まだまだ先行きが見えない日々のなかでアスリートはどんな思考を抱き、行動しているのだろうか。本連載「コロナ禍のアスリート」では、スポーツ界に暮らす人物の挑戦や舞台裏の姿を追う。
かつては日本選手権にも出場
午前1時に起床し、ジムへ向かって汗を流す。その後、クルマで青森の弘前から秋田まで片道60キロ以上の道を進み、午前10時から拠点のプールで黙々とひとりで練習する。午後は弘前に戻って自身が立ち上げた水泳教室で普及活動に励み、夕食を午後3時に摂って夕方5時に就寝。今年3月に34歳となったプロスイマーの樋口 遼はそんな毎日を過ごしている。
10年以上前のこと。北島康介や松田丈志らが全盛期の日本選手権に出場し、自由形50mで世界を目指した。肩の怪我もあり残念ながら日本のトップの座にはたどり着けなかったが、誰よりも水泳を愛しているとの自負もあり、競技は続けた。そして、たどり着いた目標は「生涯現役」。5歳区分で大会が開かれ、自分の能力に応じて競技を楽しむことができるマスターズに照準を絞り、プロとして活動する道を選んだ。2019年から本格的にプロとして活動し、同年8月に韓国で開催された世界マスターズに初出場。来年、福岡で開催される世界マスターズで、自身2度目の世界一となるため、日々トレーニングに励んでいる。
日雇い労働も経験
思えば、激動の人生を歩んできた。中学校までは野球少年だったが「とにかくセンスがなかったので練習試合は2回しか出場できなかった……」という。高校から得意だった水泳を始め、持ち前の身体能力もあって高2で初めて東北大会に出場。高3春の県大会で初優勝を飾ると、青森県最高記録をマークして、ジュニアオリンピックにも出場した。しかし、結果は19位。「完全に浮かれていて、練習も不真面目だった」と当時を振り返った。
ここから、樋口の水泳人生、いや人生そのものが低迷期に入ることになる。青森の短大に進んで水泳を続け、国体にも出場したが、怪我もあって引退。一度は上京してある大学の練習に参加したが、人間関係がうまくいかずに再び引退。就職も決まらず日雇い労働のアルバイトの日々で、2年あまりほぼ無職の状態が続いた。しかし、そんな時に自分を救ってくれたのはやはり水泳だった。2008年に開かれた北京五輪をテレビ観戦。かつて同じ大会にも出場した北島康介が金メダルを獲得。「また水泳やりたいな」。一度きりの人生、このままでは駄目だと思い、一念発起。地元に戻って短大時代のコーチに相談し、死に物狂いでトレーニングを重ね、日本選手権の参加標準記録を突破。全国大会の常連選手にまで上り詰めたのだった。

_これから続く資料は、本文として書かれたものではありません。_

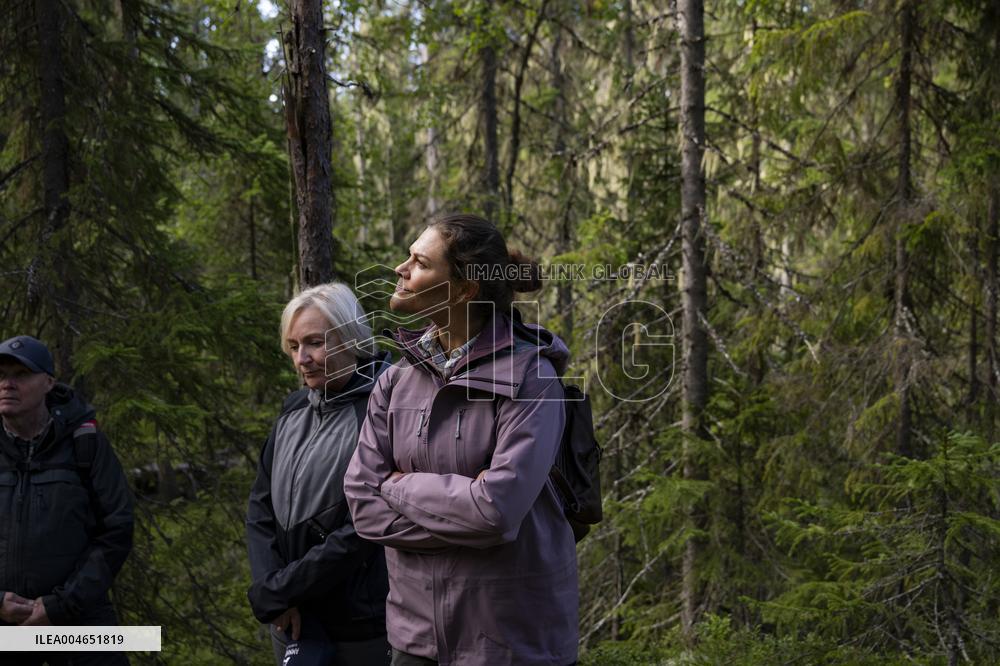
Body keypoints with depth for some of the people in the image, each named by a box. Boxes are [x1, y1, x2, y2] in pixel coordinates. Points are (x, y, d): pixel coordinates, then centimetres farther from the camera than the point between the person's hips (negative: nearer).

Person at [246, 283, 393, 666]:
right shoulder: (294, 409, 6)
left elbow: (363, 529, -18)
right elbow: (261, 507, 6)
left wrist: (275, 592, -13)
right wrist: (274, 596, -7)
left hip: (362, 627, -5)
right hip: (291, 622, 6)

世界の舞台にはたどり着けなかったが、水泳を子供に教えたいという思いから、2014年に弘前に自分のスイムチームを設立。一方、プロスイマーとして活動するため、企画書を一から作り、地元の企業などにアポを取ってプレゼンをする日々を過ごす。100社以上に連絡し、現在では17社ほどから商品提供を含めた協力を得ている。
「とにかくもう自分から積極的に動きました。まずは気になった商品を自分で購入して利用し、企業様に感想を言って"ぜひサポートしてもらいたいです"と伝えるところからスタート。やっぱり企業側の立場もしっかり考えてからアタックするようにしています」
樋口を突き動かすものは一体なにが源泉となっているのだろうか。
「やっぱり小さいころから何をやっても中途半端な、だらしない人間だった。だから大人になって、やるならとことんトップを目指し、一番になりたいという気持ちが強いですね。アマチュア選手が集まるマスターズでも、その思いは同じ。生涯現役を目標にしている。いけるところまでって感じです。あとは背負っているものがある。自分を目標にして頑張っている子供たちもいるし、コロナの状況のなかでも応援してくれる企業様もいます。そんな方々に少しでも恩返しができればなって、今頑張っています」
そして無理だとはわかっていても、もう一度たどり着きたい舞台がある。
「参加標準記録が最近さらに上がってしまって厳しいとは思うんですけど、やっぱりあと一回は日本選手権に出場したい。実は去年の10月に左肩の骨挫傷になって今もまだ違和感があるのですが、それでも筋力は徐々に戻ってきています。年齢は重ねていますが、とにかくタイムを落とさずに現状を維持して、ベストを更新して、目標に近づきたい」
一度きりの人生を水泳に捧げることを誓った熱狂人。生涯現役のスイマーの闘いは死ぬまで続く。